When Dorothy arrives in Oz she says to faithful Toto: “I have a feeling we’re not in Kansas anymore.” This cultural idiom has come to express the feeling of no longer being in a place that one knows or where one is comfortable; to be in a completely unfamiliar and/or discomfiting environment. As we begin 2020 there is a good chance this describes you living as a Christian in Western culture. Canadian church attendance between 1945 and today has dropped from 70% to around 10% today. As a consequence, Christianity is no longer the centering worldview of our society. We have gone from having a “seat at the table”, shaping discussion in all matters of social policy, to the margins.
Probably nowhere is this seen as acutely as on our university campuses. Tish Warren, an InterVarsity Christian Fellowship leader whilst at Vanderbilt University found herself, unexpectedly, on the wrong side of today’s ethical divide. Unexpectedly, because she thought she was the acceptable kind of Christian; moderate theological and political beliefs, culturally engaged, and socially aware of the justice issues of the day. As she took up her graduate studies, she felt her winsome brand of evangelicalism would afford her a place of influence ‘at the table’. Until she found herself at odds with the administration, and helping lead one of many IVCF clubs expelled from a university campus. Writing for Christianity Today, she testifies that it is biblical orthodoxy rather than political leanings that attracts attention:
“The line between good and evil was drawn by two issues: creedal belief and sexual expression. If religious groups required set truths or limited sexual autonomy, they were bad—not just wrong but evil, narrow-minded, and too dangerous to be tolerated on campus.”
How did InterVarsity respond? They refused to see themselves as helpless victims of liberalism, relegated to the sidelines. They even hesitated to use terms like “persecution”, being aware through their global ministry of the kinds of serious persecution faced in many parts of the world. Instead, they treated their adversaries with respect, and by God’s grace, resisted the temptation to resent them. Though shamed and berated, they cheerfully served the very people looking to malign them; bringing water and doughnuts, for example, to LGBT groups protesting them.
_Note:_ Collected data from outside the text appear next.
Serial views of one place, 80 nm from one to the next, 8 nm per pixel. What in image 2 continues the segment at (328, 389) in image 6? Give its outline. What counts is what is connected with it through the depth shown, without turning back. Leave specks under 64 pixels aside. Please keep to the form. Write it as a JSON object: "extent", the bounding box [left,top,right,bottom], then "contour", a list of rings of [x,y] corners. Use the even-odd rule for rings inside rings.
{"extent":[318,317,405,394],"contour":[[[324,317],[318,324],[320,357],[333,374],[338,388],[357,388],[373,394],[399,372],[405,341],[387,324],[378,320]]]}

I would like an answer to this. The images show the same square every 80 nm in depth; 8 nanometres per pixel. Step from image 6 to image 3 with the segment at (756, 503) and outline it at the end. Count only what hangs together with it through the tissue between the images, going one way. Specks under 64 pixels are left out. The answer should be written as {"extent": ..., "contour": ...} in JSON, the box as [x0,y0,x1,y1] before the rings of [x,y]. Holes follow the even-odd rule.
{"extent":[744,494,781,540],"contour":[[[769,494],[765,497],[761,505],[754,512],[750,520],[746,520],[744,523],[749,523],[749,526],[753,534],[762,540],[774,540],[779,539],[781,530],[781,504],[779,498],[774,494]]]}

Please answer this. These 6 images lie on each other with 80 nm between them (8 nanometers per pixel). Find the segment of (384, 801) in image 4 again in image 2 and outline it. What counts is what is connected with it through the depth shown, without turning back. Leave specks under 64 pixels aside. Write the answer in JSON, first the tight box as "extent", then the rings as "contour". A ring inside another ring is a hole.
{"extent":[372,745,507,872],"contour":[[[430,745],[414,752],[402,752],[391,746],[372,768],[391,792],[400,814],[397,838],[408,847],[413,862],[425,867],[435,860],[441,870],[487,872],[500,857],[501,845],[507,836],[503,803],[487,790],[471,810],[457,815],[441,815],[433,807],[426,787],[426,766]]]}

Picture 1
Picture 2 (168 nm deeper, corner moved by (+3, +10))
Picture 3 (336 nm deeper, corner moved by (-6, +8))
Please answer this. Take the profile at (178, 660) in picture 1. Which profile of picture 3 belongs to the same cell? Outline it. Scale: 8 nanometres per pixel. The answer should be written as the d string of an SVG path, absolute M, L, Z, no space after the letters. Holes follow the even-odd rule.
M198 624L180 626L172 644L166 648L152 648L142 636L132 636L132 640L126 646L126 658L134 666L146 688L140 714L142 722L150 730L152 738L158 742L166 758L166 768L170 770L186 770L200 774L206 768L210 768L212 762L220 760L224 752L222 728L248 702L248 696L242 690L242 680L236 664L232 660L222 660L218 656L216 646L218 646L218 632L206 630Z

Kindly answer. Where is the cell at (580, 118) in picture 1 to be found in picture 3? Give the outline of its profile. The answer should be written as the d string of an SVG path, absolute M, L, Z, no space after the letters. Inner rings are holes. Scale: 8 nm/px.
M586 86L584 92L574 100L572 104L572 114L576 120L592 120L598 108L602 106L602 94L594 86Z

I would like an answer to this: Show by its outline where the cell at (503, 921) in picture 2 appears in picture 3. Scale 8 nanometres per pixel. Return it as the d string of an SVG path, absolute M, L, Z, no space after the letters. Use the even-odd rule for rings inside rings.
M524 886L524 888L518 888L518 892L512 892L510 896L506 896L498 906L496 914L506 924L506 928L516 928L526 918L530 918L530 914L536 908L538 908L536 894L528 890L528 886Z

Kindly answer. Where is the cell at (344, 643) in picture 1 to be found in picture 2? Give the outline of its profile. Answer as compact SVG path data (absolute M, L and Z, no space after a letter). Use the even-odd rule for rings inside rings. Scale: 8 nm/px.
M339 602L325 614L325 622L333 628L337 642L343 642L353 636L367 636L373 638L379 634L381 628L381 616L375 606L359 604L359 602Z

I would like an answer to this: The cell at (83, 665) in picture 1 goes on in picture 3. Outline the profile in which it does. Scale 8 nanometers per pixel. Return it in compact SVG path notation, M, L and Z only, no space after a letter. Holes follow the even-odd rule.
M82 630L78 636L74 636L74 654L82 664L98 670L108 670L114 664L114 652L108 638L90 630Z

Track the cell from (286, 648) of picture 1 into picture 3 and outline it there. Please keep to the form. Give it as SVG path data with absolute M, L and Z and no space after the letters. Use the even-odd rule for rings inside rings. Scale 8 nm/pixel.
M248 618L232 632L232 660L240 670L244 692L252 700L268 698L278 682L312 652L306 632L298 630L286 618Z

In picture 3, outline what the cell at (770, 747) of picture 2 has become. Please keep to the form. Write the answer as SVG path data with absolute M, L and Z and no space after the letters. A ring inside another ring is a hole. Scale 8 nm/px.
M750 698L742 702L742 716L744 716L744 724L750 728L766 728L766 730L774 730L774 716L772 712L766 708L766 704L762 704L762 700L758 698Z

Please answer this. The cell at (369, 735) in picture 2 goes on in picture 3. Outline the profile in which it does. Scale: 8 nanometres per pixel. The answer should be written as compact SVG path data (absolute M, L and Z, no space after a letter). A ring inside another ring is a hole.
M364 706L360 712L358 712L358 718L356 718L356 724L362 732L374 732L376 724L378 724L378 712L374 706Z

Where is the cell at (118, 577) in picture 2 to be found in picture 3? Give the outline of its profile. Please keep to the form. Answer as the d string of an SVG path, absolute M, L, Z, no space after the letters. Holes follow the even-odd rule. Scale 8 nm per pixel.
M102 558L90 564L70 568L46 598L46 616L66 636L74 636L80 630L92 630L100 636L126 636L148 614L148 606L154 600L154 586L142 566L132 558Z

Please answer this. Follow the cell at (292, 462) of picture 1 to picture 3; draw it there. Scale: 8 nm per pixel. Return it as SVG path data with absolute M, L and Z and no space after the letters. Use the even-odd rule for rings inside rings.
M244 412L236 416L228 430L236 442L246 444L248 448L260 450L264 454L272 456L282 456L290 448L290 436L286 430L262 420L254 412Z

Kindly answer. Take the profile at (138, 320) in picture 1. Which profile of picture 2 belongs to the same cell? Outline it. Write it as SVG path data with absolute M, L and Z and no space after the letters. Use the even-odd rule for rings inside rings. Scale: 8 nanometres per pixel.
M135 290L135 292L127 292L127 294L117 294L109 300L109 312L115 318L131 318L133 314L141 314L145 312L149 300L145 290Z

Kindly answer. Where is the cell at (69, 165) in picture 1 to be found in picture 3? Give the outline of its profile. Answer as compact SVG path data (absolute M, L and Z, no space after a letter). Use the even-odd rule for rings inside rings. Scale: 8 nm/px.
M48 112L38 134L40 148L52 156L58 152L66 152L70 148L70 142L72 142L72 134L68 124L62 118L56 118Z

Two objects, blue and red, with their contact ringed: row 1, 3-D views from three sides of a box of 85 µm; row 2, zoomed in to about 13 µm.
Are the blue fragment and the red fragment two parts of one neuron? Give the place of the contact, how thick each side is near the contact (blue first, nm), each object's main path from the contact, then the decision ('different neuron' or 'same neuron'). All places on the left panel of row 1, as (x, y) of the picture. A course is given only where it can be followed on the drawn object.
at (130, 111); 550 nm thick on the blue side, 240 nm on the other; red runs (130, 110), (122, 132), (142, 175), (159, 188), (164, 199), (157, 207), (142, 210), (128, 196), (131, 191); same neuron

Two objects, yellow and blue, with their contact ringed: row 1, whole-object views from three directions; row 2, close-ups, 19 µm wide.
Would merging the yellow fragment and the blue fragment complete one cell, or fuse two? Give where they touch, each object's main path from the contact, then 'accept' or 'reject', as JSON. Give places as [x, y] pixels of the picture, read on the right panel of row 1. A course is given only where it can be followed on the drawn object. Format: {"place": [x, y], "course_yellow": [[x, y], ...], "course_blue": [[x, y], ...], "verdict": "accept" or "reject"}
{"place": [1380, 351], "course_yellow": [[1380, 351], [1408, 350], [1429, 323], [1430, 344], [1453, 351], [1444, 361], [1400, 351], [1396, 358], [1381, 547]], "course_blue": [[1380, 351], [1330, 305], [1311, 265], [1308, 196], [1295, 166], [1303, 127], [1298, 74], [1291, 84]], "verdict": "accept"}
Over the past ten years, InterVarsity has seen its student members increase by about one third. One hundred new campus opportunities have opened up, and reports of conversions are up significantly.
How do we see our cultural challenges? Are we paralyzed with discouragement, or energized by the opportunity for God’s glory to shine? Over the next several weeks we will continue looking at Peter’s first letter, and find that the situation we face today is nothing new for the church. In Peter’s day the church faced trials and persecution simply because they identified with Christ. In chapter 1 verse 1 he calls them exiles – strangers in a strange land, but he also calls them elect exiles – in other words, God’s chosen strangers. Throughout the letter we find Peter exhorting his readers to stand firm, live joyfully, and to respectfully bear witness to Jesus in all we say and do.
Mission Action Plan: I suspect we all face “cultural discouragement”. Please take some time this week to meditate on the beautiful phrase, “elect exiles” to remind yourself that God is in control and he has you exactly where he wants you, for such a time as this!